Gloria Bell (2018) - Julianne Moore is a woman in her 50s, searching for love in LA dance clubs. Chilean director, Sebastián Lelio’s American version of the movie, Gloria, which he co-wrote and directed in Chile, in 2013.

1985 (2018) – Fort Worth, Texas, 1985. A gay young man who resides in NYC, visits his evangelical Christian parents, and pretends to be straight – for a while.

The Chaperone (2018) Teenaged Louise Brooks (Haley Lou Richardson) – before she was a movie star – is chaperoned from Wichita, Kansas to NYC by a teetotal family friend (Elizabeth McGovern). Written by Julian (Downton Abbey) Fellowes.

The Hummingbird Project (2018) Jesse Eisenberg, Salma Hayek and Alexander Skarsgård star in a thriller about high-stakes traders who plan to make millions by to building a fibre-optic cable between Kansas and New Jersey…let’s hope it’s not fibre to the node.

Thunder Road (2018) Police officer Jim Cummings goes all doo-lally when he fails to cope with divorce and the death of his mother. At least he has time to Vote Tony Out. 

Yellow is Forbidden (2018) –The struggles of a Chinese couturier.

The Spanish Film Festival is screening now! Click on its website

MOVIE MUSIC on 102.5 fm or stream it by clicking here 

Wednesday 9am:Psycho*(1960); The Magnificent Ambersons (1942); The Day the Earth Stood Still (1951) – all scores by Bernard Herrmann (left)


Monday 8.30pm & Tuesday Noon, Fox Classics: Bullitt (1968) – Steve McQueen is a very cool San Francisco detective; Robert Vaughan is a smoothly sleazy politician. The plot is familiar, but there’s lots of atmosphere, a brilliant car chase and music by Lalo Schifrin.

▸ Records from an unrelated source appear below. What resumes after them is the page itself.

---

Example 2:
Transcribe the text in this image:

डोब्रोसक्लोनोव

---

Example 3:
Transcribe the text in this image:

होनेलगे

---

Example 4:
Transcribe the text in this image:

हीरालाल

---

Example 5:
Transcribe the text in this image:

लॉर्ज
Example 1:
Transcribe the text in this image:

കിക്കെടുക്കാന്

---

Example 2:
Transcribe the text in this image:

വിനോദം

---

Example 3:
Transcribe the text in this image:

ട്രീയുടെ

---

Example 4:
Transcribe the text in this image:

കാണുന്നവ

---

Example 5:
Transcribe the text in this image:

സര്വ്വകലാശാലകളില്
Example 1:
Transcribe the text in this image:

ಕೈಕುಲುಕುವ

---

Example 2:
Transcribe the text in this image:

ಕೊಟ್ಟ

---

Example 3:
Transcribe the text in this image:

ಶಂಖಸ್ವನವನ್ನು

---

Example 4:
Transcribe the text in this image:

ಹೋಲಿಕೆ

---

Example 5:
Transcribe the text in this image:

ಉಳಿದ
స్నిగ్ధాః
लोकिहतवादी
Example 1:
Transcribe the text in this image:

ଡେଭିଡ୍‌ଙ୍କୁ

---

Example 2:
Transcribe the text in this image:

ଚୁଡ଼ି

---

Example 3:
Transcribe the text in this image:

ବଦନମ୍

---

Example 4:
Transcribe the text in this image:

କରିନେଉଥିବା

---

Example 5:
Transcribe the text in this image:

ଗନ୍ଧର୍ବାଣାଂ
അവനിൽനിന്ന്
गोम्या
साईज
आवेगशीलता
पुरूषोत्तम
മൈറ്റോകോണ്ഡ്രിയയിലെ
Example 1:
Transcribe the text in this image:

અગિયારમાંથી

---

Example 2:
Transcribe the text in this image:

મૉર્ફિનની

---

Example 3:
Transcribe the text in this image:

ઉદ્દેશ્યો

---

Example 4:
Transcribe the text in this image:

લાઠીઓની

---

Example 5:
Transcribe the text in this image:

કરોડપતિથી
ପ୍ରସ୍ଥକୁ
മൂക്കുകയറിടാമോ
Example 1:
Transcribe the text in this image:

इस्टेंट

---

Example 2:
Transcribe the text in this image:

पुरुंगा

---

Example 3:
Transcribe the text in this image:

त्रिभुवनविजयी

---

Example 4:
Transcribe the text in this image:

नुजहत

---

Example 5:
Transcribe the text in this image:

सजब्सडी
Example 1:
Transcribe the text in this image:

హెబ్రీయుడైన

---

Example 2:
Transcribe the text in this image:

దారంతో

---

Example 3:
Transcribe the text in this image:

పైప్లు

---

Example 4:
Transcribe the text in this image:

Wednesday Noon 9Gem: The Third Man (1948) - Mystery thriller, set in the shadowy streets of bombed-out, post-WW2 Vienna.  All concerned are at the top of their form: script (Graham Greene), direction (Carol Reed), photography (Australian, Robert Krasker); stars Orson Welles, Joseph Cotten, Valli and Trevor Howard; supporting cast, Wilfred Hyde-White, Bernard Lee and Ernst Deutsch. The score was composed and performed (entirely on the zither) by Viennese-born Anton Karas. 

For additional preparation you can watch the production history of THE THIRD MAN, written by Charles Drazin and narrated by V.O. actor Robb Webb. From the Criterion Collection DVD release.Just click here

Wednesday 10.35pm & Thursday 2.10pm, Fox Classics: The African Queen (1951) During WW1, a prim missionary, Katharine Hepburn, persuades drunken river trader, Humphrey Bogart, to attack a German gunboat. Excellent characters having a grand, old-fashioned adventure, directed by John Huston and photographed by Jack Cardiff.

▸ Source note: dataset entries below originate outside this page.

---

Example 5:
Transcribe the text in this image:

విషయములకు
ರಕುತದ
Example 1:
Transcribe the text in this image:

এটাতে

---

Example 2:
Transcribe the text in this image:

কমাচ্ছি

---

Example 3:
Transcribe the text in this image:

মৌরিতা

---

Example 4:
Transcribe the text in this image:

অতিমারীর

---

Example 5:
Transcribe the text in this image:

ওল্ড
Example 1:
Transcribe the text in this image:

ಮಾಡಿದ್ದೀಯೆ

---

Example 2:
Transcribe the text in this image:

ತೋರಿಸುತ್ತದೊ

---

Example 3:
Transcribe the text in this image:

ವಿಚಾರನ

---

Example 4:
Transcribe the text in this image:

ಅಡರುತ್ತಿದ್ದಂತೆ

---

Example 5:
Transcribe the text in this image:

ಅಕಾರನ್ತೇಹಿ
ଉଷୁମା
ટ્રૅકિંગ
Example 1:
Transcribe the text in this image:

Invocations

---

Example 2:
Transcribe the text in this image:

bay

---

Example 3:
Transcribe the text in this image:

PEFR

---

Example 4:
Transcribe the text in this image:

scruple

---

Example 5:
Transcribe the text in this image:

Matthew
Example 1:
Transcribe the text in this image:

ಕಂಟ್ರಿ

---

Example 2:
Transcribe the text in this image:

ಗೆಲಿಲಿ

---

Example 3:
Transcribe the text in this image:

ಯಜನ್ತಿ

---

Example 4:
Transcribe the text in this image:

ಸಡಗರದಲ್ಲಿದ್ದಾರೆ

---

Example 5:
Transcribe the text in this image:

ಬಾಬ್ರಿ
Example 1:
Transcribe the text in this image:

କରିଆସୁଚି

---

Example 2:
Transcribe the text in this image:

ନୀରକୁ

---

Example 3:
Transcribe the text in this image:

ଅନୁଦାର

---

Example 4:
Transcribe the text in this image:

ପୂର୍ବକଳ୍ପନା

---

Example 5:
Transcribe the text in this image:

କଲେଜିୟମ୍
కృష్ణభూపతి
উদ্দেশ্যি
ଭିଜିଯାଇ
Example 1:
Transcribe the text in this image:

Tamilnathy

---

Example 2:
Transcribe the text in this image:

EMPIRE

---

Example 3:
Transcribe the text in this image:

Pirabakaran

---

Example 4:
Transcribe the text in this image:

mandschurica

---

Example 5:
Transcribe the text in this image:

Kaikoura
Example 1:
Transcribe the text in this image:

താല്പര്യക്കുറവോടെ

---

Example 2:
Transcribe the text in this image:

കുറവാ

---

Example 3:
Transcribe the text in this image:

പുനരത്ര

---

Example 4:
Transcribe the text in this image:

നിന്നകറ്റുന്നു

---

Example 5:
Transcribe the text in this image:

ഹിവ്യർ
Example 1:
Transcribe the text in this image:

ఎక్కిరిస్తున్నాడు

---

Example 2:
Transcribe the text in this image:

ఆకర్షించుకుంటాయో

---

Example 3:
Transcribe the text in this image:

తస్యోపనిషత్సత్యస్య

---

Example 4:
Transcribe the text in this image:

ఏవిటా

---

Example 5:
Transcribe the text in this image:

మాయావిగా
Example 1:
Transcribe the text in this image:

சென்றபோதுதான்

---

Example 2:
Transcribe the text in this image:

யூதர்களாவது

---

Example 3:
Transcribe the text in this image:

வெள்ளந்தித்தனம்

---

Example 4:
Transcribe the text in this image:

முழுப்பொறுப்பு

Thursday Noon 9GemIce Cold in Alex (1958) - a British ambulance crosses the Libyan desert, despite land mines, a spy and Nazis. A WW2 nail-biter, expertly directed by J. Lee Thompson, and photographed by Gilbert Taylor. Starring John Mills and Sylvia Syms.

Thursday 8.35pm & Friday Noon, Fox ClassicsPaths of Glory (1957) Anti-war story set in 1916. French infantrymen refuse an order to undertake a suicidal attack, and are court-martialed for cowardice. Stark, graphic and bitter story of horror in the trenches and corruption amongst the top brass. Makes Saving Private Ryan look like a bloated cartoon. Directed by Stanley Kubrick; photographed by Georg Krause; starring Kirk Douglas and Adolphe Menjou.

Friday 10.50pm & Saturday 210pm, Fox Classics: Director Alfred Hitchcock made Psycho*(1960) with a TV crew. When it was completed, he was certain it would flop, and planned to cut it down to a one-hour TV movie. Composer Bernard Herrmann said: “wait ‘til you hear my score” – composed entirely for strings, high and low. The amalgamation makes electrifying viewing. Psycho stars Janet Leigh, as a woman who embezzles some money from her real estate boss. She makes the bad decision to stay at a run-down motel, run by the loopy Norman Bates (Anthony Perkins, above). I won’t spoil the rest of the story, but Norman has a problem with his mother, and with knives. 

Saturday 10am 9Gem Mandy (1952), a beautifully made and acted film about a girl (Mandy Miller) who’s born deaf. She and her parents’ struggle to find Mandy a place in a world full of talk. Directed by Alexander Mackendrick and photographed by Douglas Slocombe.